Oggi si parla di autostrade in relazione soprattutto alle patologie del sistema, come nel caso di Atlantia. Non è in discussione, però, la possibilità di una legge organica sulle concessioni autostradali. Essa risulterebbe invece opportuna, dato anche che questa materia è ospitata impropriamente nel codice degli appalti.
Se vogliamo che questo Paese non discuta di autostrade solo quando succedono le disgrazie, dobbiamo mettere mano alla legge.

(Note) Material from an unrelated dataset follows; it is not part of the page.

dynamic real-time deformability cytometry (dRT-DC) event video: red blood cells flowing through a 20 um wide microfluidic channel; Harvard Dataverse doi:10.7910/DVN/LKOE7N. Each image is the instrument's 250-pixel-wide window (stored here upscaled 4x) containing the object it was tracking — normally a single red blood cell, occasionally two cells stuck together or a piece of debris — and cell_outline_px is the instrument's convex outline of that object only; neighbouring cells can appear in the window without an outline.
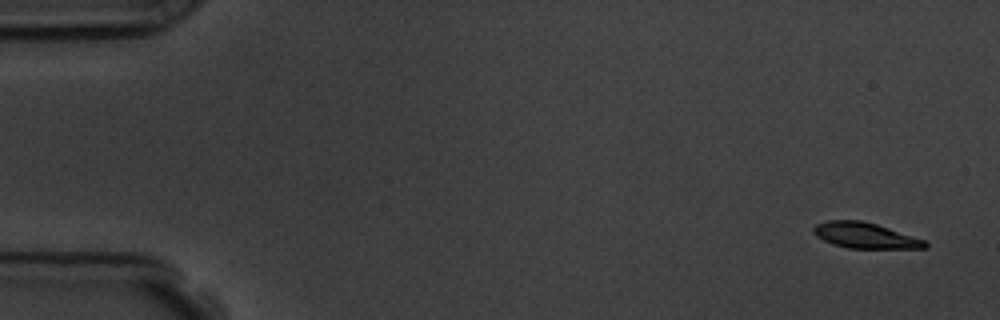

Oggi i concessionari recuperano i costi di manutenzione e investimenti attraverso la riscossione dei pedaggi, rendendo opaco il margine di guadagno e il reimpiego della somma. Possiamo invertire questo meccanismo, seguendo l’esempio applicato dalla Regione Veneto per la “Pedemontana”. In quel caso, attraverso un contratto di disponibilità, il concedente pubblico assegna al concessionario privato un canone fisso che ripaga costi e attività, mentre trattiene per sé il controllo e la riscossione delle tariffe.
Riportando questo esempio a livello nazionale, si potrebbe istituire un organismo unico, che gestirebbe i proventi tariffari di tutte le autostrade italiane per poi redistribuirle anche sulle concessioni meno remunerative. In questo modo, si riuscirebbe ad ammortizzare e rendere omogeneo il guadagno dei concessionari per l’uso delle infrastrutture, con le concessioni più ricche che alimenterebbero quelle più povere. Inoltre, la leva tariffaria resterebbe in mano al potere politico, come strumento di gestione della mobilità, del territorio e degli investimenti.
Un soggetto unico in grado di controllare tutte le autostrade sul territorio nazionale, insomma, riuscirebbe ad avere una visione d’insieme che inevitabilmente sfugge agli attuali concessionari.